実は渋野は本大会に出場するのは初めて。ツアーデビューした2018年は、レギュラーツアーに出場したのは「アース・モンダミンカップ」の1試合のみ。翌19年は本格的に参戦し、国内ツアー4勝、「AIG女子オープン」優勝など大活躍したが、富士通レディースはスキップ。20年も米ツアー参戦のため欠場している。

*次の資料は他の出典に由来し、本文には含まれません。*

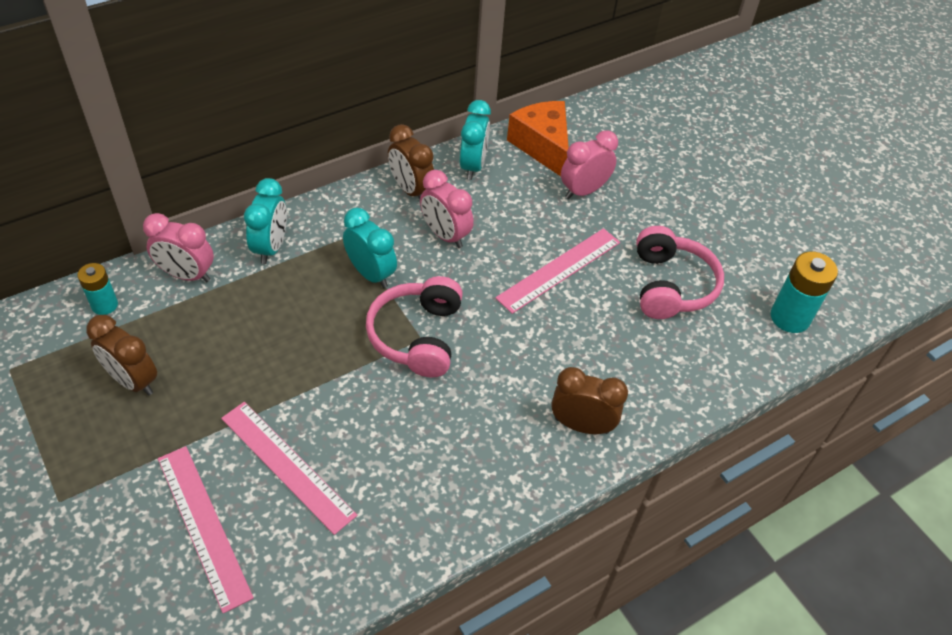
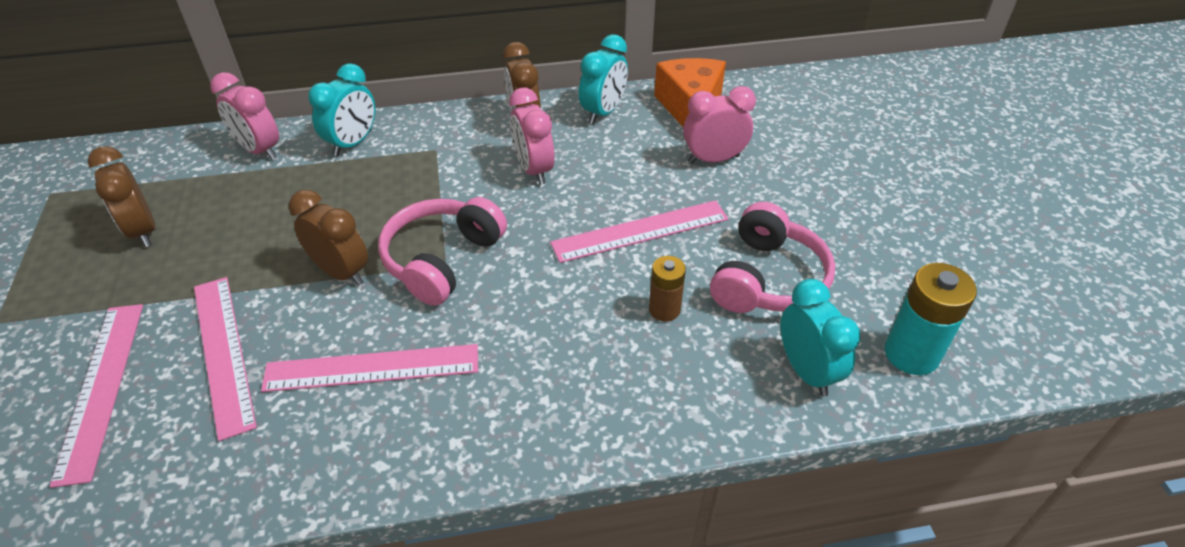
camera: 25 degrees right, 5 degrees down
(104, 305) = (169, 159): turquoise battery -> none
(371, 274) = (433, 188): turquoise clock -> turquoise clock (806, 371)
(417, 441) = (372, 368): none -> pink ruler
(581, 425) = (570, 405): brown clock -> brown clock (341, 272)
(609, 331) = (664, 309): none -> brown battery

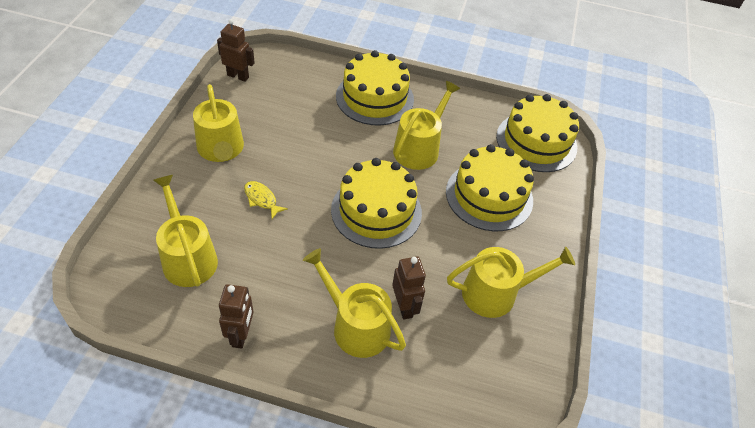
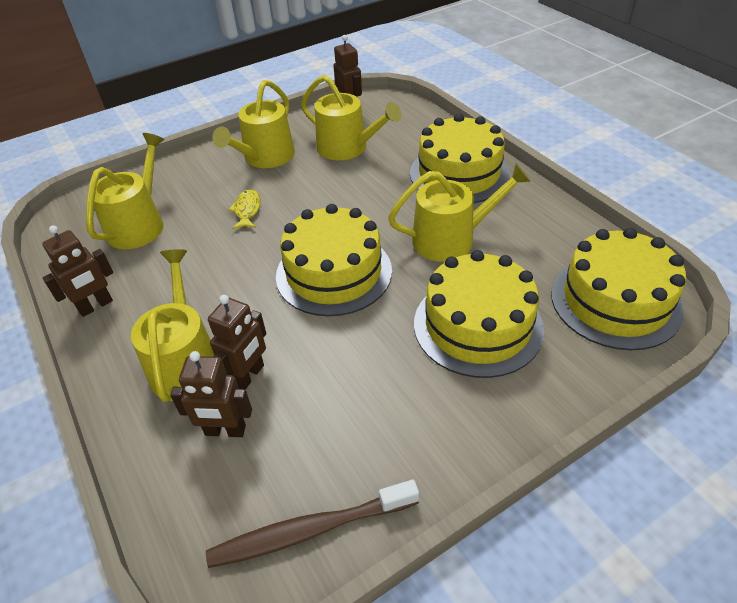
camera: 50 degrees right, 5 degrees down
(430, 346) = (225, 431): none -> brown robot
(496, 293) = (360, 430): yellow watering can -> yellow watering can (347, 148)
(529, 358) = (310, 530): none -> brown toothbrush

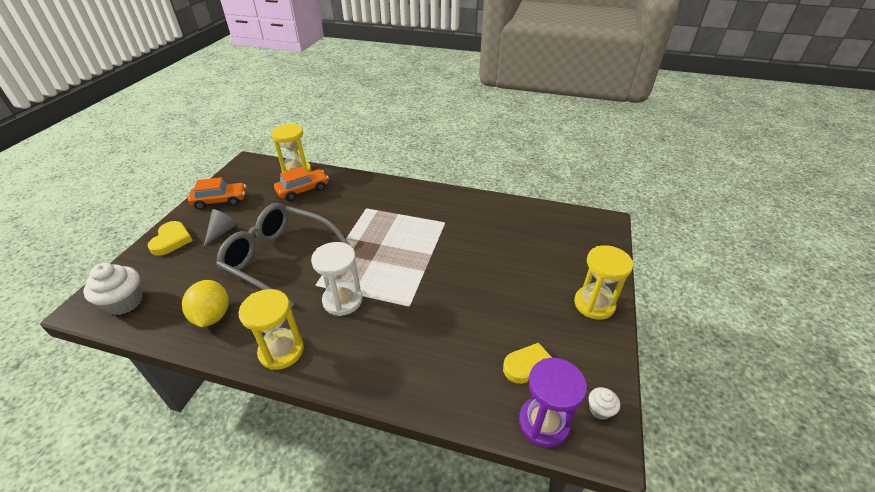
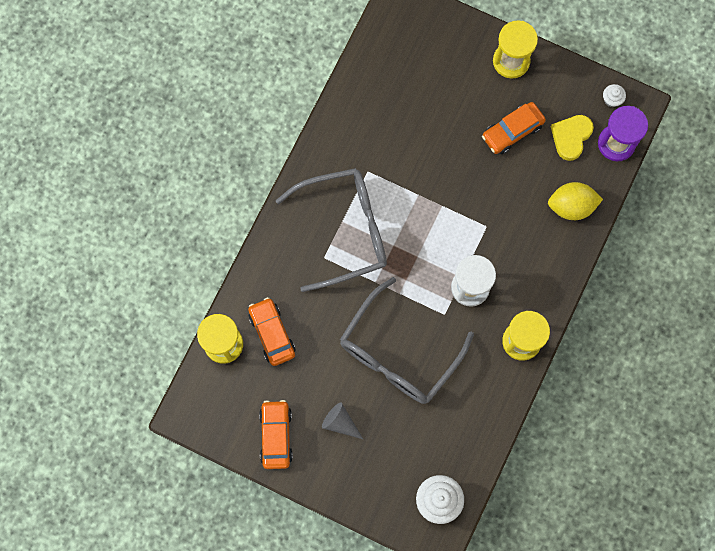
camera: 80 degrees left, 35 degrees up
(171, 240) = (346, 478): yellow heart -> none
(212, 316) = (470, 409): yellow lemon -> yellow lemon (571, 206)
(390, 215) = (345, 230): none -> grey glasses
(518, 314) = (512, 131): none -> orange car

練習ラウンドで回ったコースの感触はどうだったのか? 「グリーンは速く仕上がっていますが、止まらなくはない。ラフは長くはないけど、根が強くて難しそう。調子はやってみないと分からない感じではありますが、悪くはありません。スコアは3日間で2桁に持っていかないと優勝はできないかな。でも、やるべきことをやれれば優勝できると信じています」
前週の優勝コメントで、「2019年の渋野日向子を超えたい」と言っていたが、言い換えれば「新しい自分を見つけたい」ということだという。渋野は、そのスタート地点にやっと立てたのだ。「優勝の味はカレーせんべいの味かな」とも言っていた。それは甘美なものではなく、ちょっとピリッとしたものだったのだろう。この向上心がある限り、渋野の成長ロードはまだまだ続く。前週の優勝を見た盟友・稲見萌寧が「あなたが一番似合う場所」とインスタグラムでコメントをしていた。その言葉を見たときに「ドキッとしてうれしかった」と渋野は言う。
今週はもちろん、これからまた何度も、一番似合う場所に立った渋野日向子を見ることができるだろう。かつてのようにドライバーをマン振りしてしっかりと振り切る渋野の姿を見て、それが期待で終わらないことを確信した。果たして次の優勝は何味になるのだろう。